Look at it, freakin beautiful x'D


----------



## pgriz

The design probably works for people with short noses.  Although if you're going to go that way, you need another grip on the left (right in image), and another set of buttons/wheels on that side as well.  Better patent that idea, before Canon steals it as a way to boost lens sales.  Oh wait - maybe this is the opportunity to have both wide angle and telephoto in at the same time?


----------



## Overread

That's not the 7DMII that's the 7D3D


----------



## swiftparkour94

Overread said:
			
		

> That's not the 7DMII that's the 7D3D



HAHA!!! New feature!! I saw a stupid video on YouTube, this guy said his GoPro was the 7D Mark II "It is really portable and only has 2 buttons! Look, *presses shutter button* did you hear it take a picture? It's so silent!" lol


----------



## swiftparkour94

pgriz said:
			
		

> The design probably works for people with short noses.  Although if you're going to go that way, you need another grip on the left (right in image), and another set of buttons/wheels on that side as well.  Better patent that idea, before Canon steals it as a way to boost lens sales.  Oh wait - maybe this is the opportunity to have both wide angle and telephoto in at the same time?

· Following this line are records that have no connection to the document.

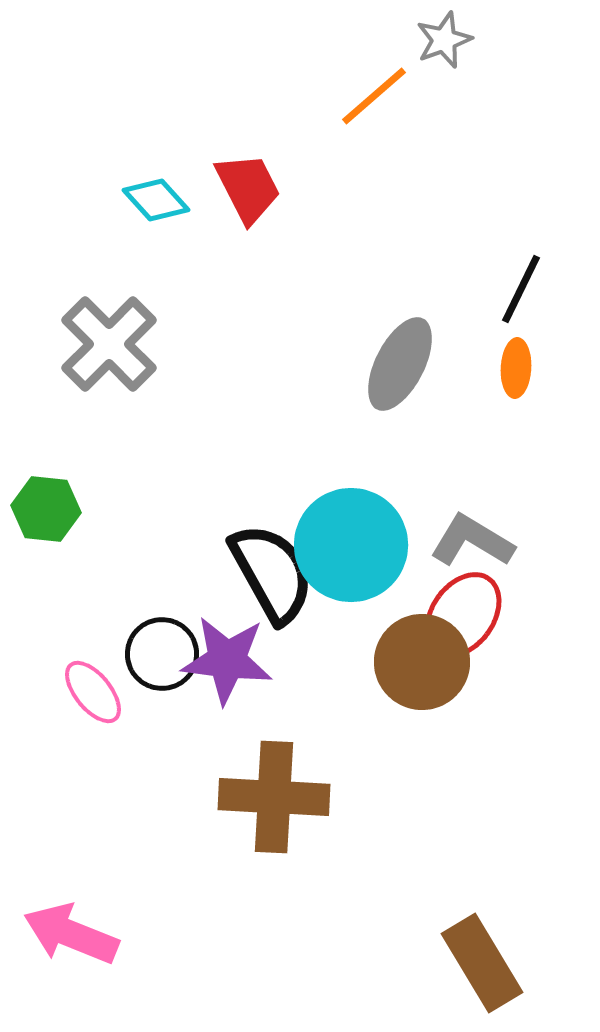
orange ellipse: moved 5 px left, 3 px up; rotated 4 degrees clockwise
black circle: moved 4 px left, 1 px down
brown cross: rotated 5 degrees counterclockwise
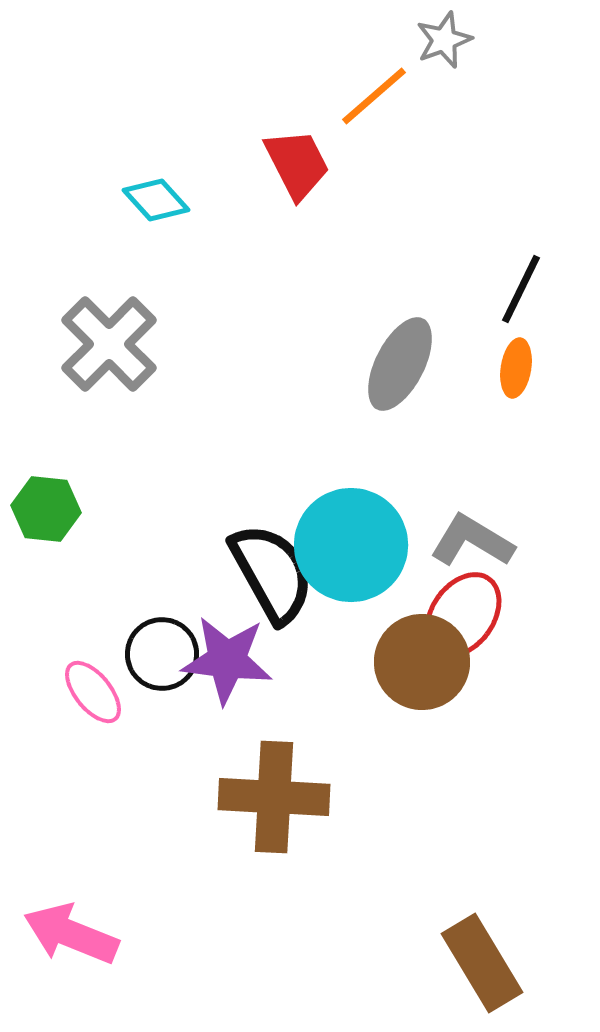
red trapezoid: moved 49 px right, 24 px up
orange ellipse: rotated 6 degrees clockwise
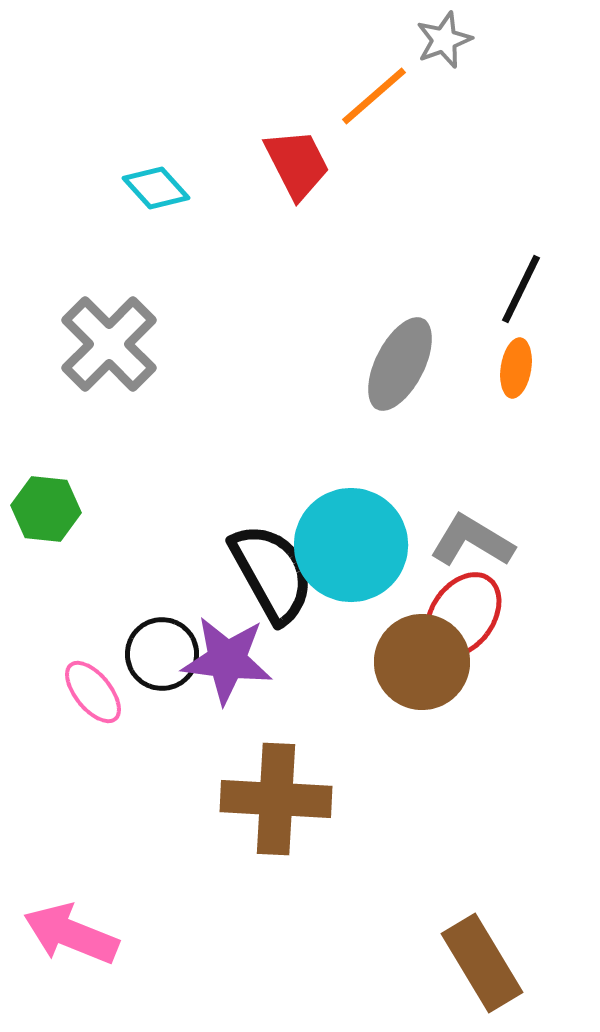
cyan diamond: moved 12 px up
brown cross: moved 2 px right, 2 px down
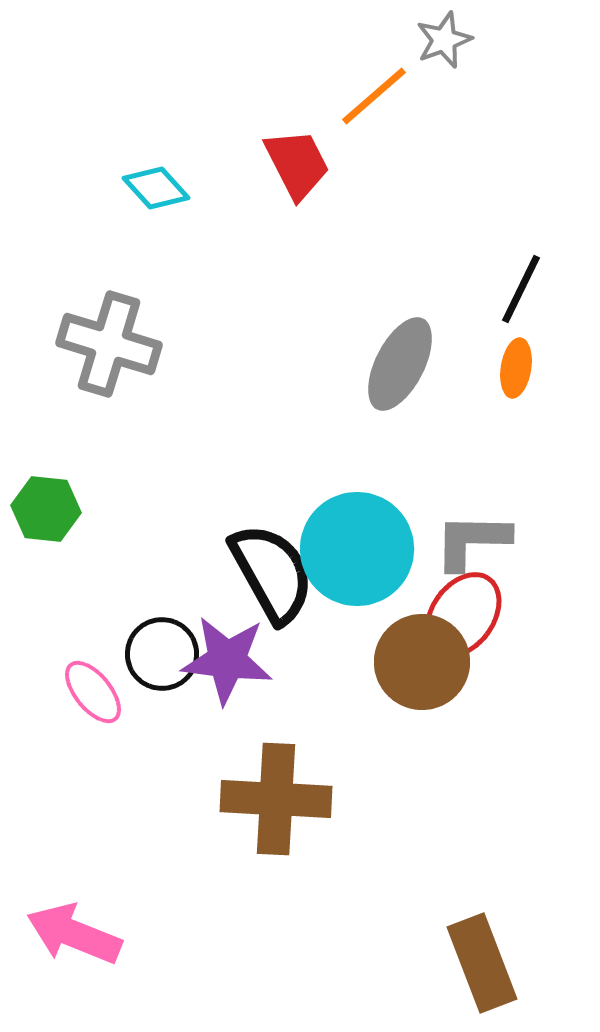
gray cross: rotated 28 degrees counterclockwise
gray L-shape: rotated 30 degrees counterclockwise
cyan circle: moved 6 px right, 4 px down
pink arrow: moved 3 px right
brown rectangle: rotated 10 degrees clockwise
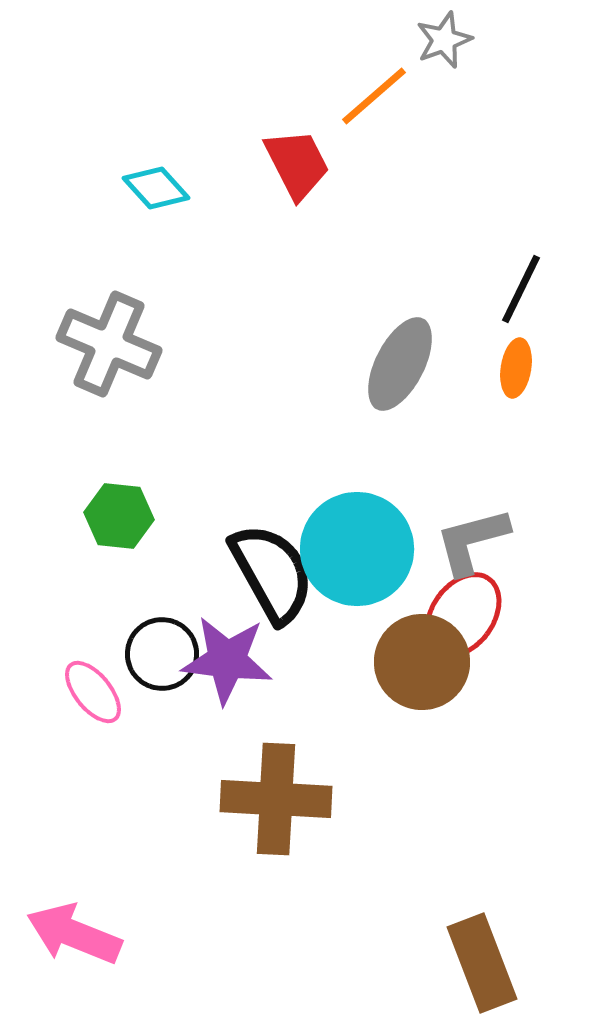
gray cross: rotated 6 degrees clockwise
green hexagon: moved 73 px right, 7 px down
gray L-shape: rotated 16 degrees counterclockwise
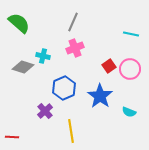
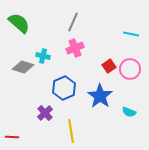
purple cross: moved 2 px down
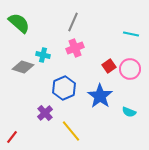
cyan cross: moved 1 px up
yellow line: rotated 30 degrees counterclockwise
red line: rotated 56 degrees counterclockwise
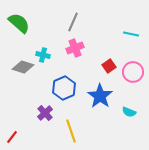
pink circle: moved 3 px right, 3 px down
yellow line: rotated 20 degrees clockwise
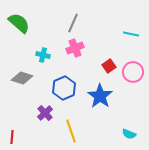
gray line: moved 1 px down
gray diamond: moved 1 px left, 11 px down
cyan semicircle: moved 22 px down
red line: rotated 32 degrees counterclockwise
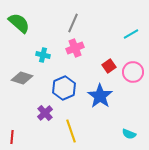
cyan line: rotated 42 degrees counterclockwise
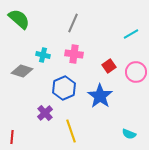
green semicircle: moved 4 px up
pink cross: moved 1 px left, 6 px down; rotated 30 degrees clockwise
pink circle: moved 3 px right
gray diamond: moved 7 px up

I'm not going to lie, this would be a cool Frankenstein sort of idea to try. I think duct tape would do the trick ha


----------



## Fishmaster

Looks like a new eyeglass design from Lens Crafters. Can you imagine looking thru them with a pair of fisheye lenses? That would ruin your day.


----------



## swiftparkour94

Fishmaster said:
			
		

> Looks like a new eyeglass design from Lens Crafters. Can you imagine looking thru them with a pair of fisheye lenses? That would ruin your day.



Going by your username, you'd probably warm to it quit well


----------



## Fishmaster

You suppose that camera works underwater???


----------



## swiftparkour94

Fishmaster said:
			
		

> You suppose that camera works underwater???

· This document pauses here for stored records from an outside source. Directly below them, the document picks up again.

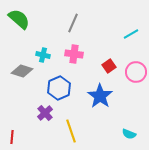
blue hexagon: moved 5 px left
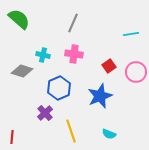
cyan line: rotated 21 degrees clockwise
blue star: rotated 15 degrees clockwise
cyan semicircle: moved 20 px left
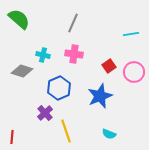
pink circle: moved 2 px left
yellow line: moved 5 px left
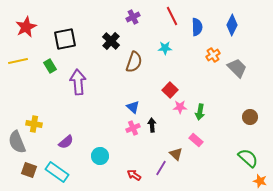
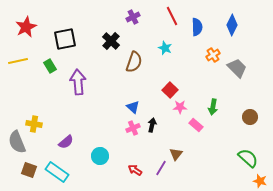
cyan star: rotated 24 degrees clockwise
green arrow: moved 13 px right, 5 px up
black arrow: rotated 16 degrees clockwise
pink rectangle: moved 15 px up
brown triangle: rotated 24 degrees clockwise
red arrow: moved 1 px right, 5 px up
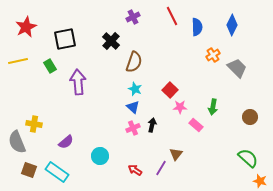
cyan star: moved 30 px left, 41 px down
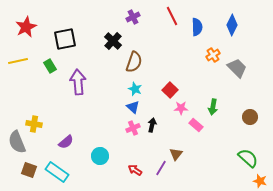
black cross: moved 2 px right
pink star: moved 1 px right, 1 px down
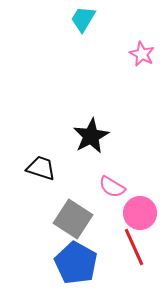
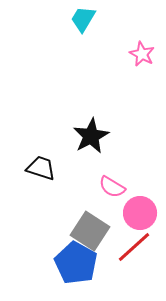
gray square: moved 17 px right, 12 px down
red line: rotated 72 degrees clockwise
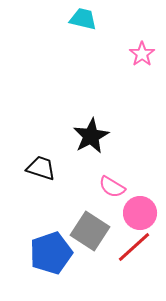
cyan trapezoid: rotated 72 degrees clockwise
pink star: rotated 10 degrees clockwise
blue pentagon: moved 25 px left, 10 px up; rotated 24 degrees clockwise
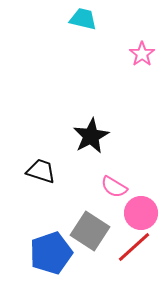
black trapezoid: moved 3 px down
pink semicircle: moved 2 px right
pink circle: moved 1 px right
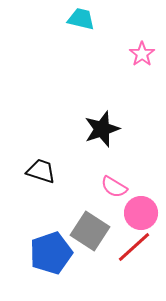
cyan trapezoid: moved 2 px left
black star: moved 11 px right, 7 px up; rotated 9 degrees clockwise
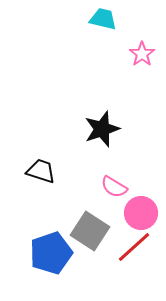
cyan trapezoid: moved 22 px right
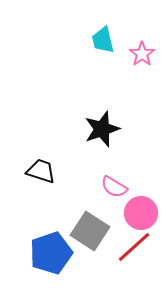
cyan trapezoid: moved 21 px down; rotated 116 degrees counterclockwise
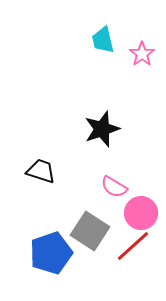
red line: moved 1 px left, 1 px up
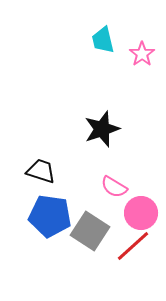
blue pentagon: moved 1 px left, 37 px up; rotated 27 degrees clockwise
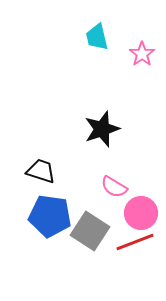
cyan trapezoid: moved 6 px left, 3 px up
red line: moved 2 px right, 4 px up; rotated 21 degrees clockwise
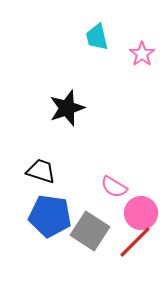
black star: moved 35 px left, 21 px up
red line: rotated 24 degrees counterclockwise
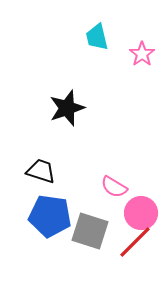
gray square: rotated 15 degrees counterclockwise
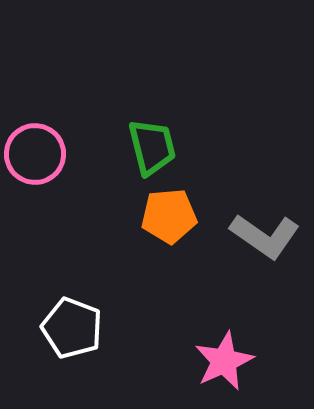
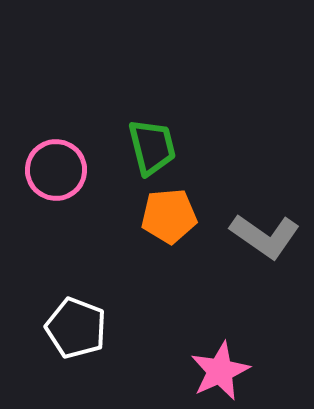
pink circle: moved 21 px right, 16 px down
white pentagon: moved 4 px right
pink star: moved 4 px left, 10 px down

I'd bet it would, even with the lens off!


----------



## Tony S

That's gonna be a real #itch to carry with a pair of 400 2.8's on board.


----------



## pgriz

Tony S said:


> That's gonna be a real #itch to carry with a pair of 400 2.8's on board.



Who said anything about carrying?  The OP didn't show the accessory that comes with it.  It's mounted on gun support of the demilitarized Humvee.


----------



## swiftparkour94

pgriz said:
			
		

> Who said anything about carrying?  The OP didn't show the accessory that comes with it.  It's mounted on gun support of the demilitarized Humvee.

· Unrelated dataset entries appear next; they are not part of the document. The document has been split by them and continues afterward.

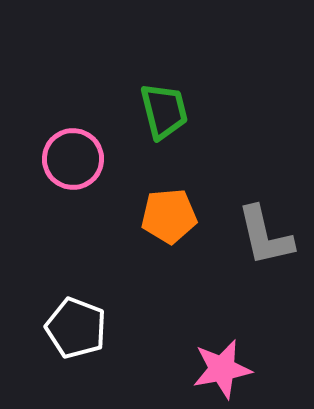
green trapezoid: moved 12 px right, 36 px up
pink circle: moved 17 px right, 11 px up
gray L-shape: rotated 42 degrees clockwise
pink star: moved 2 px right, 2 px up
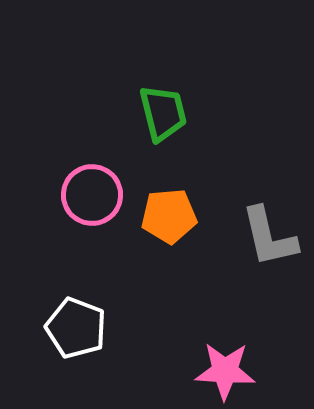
green trapezoid: moved 1 px left, 2 px down
pink circle: moved 19 px right, 36 px down
gray L-shape: moved 4 px right, 1 px down
pink star: moved 3 px right, 2 px down; rotated 14 degrees clockwise
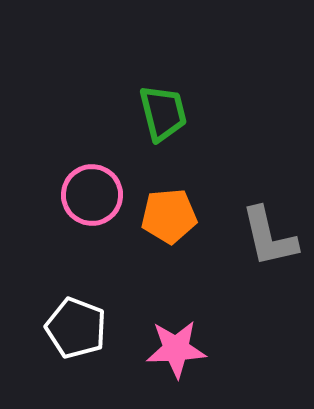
pink star: moved 49 px left, 22 px up; rotated 6 degrees counterclockwise
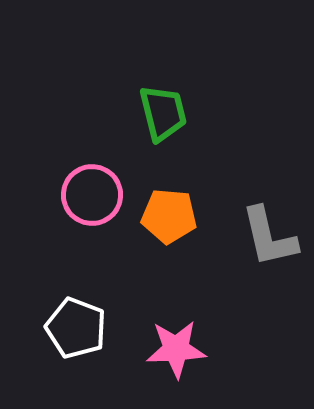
orange pentagon: rotated 10 degrees clockwise
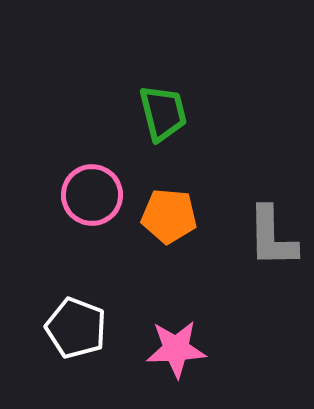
gray L-shape: moved 3 px right; rotated 12 degrees clockwise
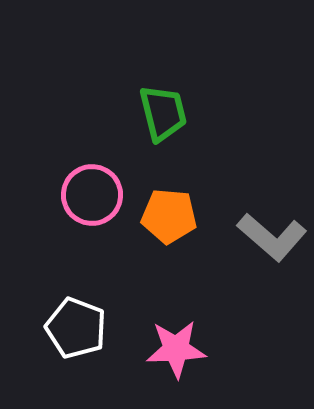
gray L-shape: rotated 48 degrees counterclockwise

It comes with an additional hello kitty stickers for a fee of $50!


----------



## tonyo

Wow! I like this concept... one with wide angle lens, the other with telephoto... 2 in 1!


----------



## Professional

When you shoot, how many cards do you insert? Do it taking dual pics at one click once?


----------



## mustafanazif

swiftparkour94 said:


> Look at it, freakin beautiful x'D



funny... its looking useful for 3D shots : ) but nice idea....


----------